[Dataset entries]
○ ○ ○ ○ ○
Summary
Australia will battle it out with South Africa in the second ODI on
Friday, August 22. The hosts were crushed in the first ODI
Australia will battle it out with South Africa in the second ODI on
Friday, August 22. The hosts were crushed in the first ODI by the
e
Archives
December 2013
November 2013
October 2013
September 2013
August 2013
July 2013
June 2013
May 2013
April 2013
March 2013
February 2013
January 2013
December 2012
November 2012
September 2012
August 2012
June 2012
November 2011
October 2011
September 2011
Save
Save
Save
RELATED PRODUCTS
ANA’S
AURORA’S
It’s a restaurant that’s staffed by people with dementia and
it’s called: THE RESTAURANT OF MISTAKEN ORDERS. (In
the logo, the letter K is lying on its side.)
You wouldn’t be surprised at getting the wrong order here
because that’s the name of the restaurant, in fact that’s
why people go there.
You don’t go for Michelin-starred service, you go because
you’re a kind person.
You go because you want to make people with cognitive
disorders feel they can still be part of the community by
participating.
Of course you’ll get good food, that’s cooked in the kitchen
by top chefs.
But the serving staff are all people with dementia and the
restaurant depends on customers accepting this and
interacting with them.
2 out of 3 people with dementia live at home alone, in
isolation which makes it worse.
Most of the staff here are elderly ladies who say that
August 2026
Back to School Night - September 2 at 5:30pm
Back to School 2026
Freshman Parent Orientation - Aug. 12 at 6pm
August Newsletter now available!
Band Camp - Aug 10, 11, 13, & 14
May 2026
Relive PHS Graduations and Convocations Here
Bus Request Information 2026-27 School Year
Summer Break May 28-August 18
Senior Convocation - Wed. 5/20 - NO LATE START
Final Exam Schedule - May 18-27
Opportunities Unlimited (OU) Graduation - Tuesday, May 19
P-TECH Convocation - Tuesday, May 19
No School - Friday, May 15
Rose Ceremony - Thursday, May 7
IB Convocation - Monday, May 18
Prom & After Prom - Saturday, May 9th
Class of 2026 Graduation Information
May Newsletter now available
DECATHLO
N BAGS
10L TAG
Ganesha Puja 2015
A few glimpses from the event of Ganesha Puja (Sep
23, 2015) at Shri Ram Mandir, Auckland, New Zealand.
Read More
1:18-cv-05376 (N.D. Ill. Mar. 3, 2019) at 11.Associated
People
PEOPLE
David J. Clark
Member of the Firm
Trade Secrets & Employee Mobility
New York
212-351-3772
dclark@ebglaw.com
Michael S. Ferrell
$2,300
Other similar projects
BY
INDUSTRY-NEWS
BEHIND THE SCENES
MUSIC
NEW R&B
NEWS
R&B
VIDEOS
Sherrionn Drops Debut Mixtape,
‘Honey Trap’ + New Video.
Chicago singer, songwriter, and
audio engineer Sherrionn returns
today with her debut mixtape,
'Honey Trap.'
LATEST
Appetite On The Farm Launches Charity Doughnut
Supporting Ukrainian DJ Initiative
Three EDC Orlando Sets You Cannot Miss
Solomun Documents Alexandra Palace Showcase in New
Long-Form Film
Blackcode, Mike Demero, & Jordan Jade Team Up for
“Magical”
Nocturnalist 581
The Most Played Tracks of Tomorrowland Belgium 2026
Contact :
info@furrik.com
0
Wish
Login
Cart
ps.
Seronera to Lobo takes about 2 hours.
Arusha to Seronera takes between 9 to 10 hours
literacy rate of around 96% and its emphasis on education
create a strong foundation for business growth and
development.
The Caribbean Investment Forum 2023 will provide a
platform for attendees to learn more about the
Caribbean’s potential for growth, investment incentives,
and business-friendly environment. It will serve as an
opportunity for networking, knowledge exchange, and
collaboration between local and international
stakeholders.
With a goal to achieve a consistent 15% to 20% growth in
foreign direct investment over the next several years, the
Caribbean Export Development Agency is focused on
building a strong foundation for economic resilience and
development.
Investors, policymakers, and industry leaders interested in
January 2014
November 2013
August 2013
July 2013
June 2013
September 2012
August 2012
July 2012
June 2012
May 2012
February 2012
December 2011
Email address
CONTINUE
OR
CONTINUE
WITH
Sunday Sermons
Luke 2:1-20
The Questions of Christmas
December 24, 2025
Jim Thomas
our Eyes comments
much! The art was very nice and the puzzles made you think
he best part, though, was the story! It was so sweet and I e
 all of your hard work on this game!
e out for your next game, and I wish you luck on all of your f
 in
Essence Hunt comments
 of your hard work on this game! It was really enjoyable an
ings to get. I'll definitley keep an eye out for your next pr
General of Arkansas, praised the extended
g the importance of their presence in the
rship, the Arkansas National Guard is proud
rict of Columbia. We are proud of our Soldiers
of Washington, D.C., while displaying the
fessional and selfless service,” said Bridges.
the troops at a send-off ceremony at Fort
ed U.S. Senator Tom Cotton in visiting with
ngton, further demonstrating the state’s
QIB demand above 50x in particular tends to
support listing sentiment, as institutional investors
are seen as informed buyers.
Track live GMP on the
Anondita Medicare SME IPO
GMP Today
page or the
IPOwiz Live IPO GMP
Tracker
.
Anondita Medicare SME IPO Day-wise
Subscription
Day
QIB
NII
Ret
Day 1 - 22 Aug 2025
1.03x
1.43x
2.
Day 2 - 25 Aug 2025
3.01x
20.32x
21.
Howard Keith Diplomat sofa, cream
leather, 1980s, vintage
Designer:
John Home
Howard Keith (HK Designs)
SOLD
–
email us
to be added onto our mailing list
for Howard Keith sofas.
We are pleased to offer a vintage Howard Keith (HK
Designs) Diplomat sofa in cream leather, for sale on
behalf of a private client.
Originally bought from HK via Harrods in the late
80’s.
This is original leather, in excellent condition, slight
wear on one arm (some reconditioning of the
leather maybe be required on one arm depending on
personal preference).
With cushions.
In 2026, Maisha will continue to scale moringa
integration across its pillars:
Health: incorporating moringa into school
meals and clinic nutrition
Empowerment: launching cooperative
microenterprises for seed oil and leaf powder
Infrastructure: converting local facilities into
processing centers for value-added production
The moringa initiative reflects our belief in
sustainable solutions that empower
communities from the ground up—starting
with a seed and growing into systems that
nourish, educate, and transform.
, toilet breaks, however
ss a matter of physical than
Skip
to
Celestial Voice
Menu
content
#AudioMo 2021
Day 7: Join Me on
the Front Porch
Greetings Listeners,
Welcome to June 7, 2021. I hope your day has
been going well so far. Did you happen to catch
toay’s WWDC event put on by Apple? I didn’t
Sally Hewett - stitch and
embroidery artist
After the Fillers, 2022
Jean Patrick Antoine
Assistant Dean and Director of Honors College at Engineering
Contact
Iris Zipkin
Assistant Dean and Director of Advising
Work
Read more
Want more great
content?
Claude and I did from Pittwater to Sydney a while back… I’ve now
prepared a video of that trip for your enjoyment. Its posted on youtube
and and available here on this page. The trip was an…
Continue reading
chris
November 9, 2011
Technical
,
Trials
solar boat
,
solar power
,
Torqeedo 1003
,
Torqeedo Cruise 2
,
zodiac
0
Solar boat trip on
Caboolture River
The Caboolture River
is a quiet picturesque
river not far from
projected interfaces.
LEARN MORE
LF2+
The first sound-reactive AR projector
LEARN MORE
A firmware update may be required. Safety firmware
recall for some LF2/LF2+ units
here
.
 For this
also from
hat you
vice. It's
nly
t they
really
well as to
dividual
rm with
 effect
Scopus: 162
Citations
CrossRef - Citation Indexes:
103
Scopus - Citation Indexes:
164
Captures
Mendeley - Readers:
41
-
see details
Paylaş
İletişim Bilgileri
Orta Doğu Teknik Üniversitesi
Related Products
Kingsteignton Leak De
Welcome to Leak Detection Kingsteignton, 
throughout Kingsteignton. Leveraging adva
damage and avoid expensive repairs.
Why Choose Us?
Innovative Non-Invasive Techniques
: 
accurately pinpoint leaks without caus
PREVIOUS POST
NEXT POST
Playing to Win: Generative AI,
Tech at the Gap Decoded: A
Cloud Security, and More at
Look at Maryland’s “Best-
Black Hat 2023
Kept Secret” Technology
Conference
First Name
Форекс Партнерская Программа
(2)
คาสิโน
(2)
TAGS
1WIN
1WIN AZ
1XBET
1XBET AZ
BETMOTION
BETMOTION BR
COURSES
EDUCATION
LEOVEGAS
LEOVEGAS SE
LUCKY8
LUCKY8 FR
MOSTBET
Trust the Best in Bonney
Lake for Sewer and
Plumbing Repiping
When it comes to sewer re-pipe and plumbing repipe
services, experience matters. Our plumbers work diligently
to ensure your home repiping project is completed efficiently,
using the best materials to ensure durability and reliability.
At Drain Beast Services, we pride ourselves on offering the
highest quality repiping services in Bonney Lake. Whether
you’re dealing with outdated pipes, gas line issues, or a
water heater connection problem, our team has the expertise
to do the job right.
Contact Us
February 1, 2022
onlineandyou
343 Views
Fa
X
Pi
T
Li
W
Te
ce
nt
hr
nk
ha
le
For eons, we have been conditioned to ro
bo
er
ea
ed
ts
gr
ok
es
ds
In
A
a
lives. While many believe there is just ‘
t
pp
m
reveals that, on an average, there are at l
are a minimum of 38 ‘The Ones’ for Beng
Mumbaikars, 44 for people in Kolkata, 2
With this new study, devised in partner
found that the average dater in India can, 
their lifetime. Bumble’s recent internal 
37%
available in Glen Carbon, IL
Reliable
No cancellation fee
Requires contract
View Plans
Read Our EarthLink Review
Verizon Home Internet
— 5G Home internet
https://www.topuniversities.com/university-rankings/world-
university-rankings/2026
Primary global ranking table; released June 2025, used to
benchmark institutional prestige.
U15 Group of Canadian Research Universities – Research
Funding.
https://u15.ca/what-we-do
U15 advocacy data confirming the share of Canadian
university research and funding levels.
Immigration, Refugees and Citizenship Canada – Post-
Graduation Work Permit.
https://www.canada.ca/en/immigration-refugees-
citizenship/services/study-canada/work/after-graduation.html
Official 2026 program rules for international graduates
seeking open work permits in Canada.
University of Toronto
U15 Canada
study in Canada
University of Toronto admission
○ ○ ○ ○ ○
→ Assigned task:
Wherever the string "Friday" appears in a line above, copy that line.

→ Exercise answer:
Friday, August 22. The hosts were crushed in the first ODI
Friday, August 22. The hosts were crushed in the first ODI by the
No School - Friday, May 15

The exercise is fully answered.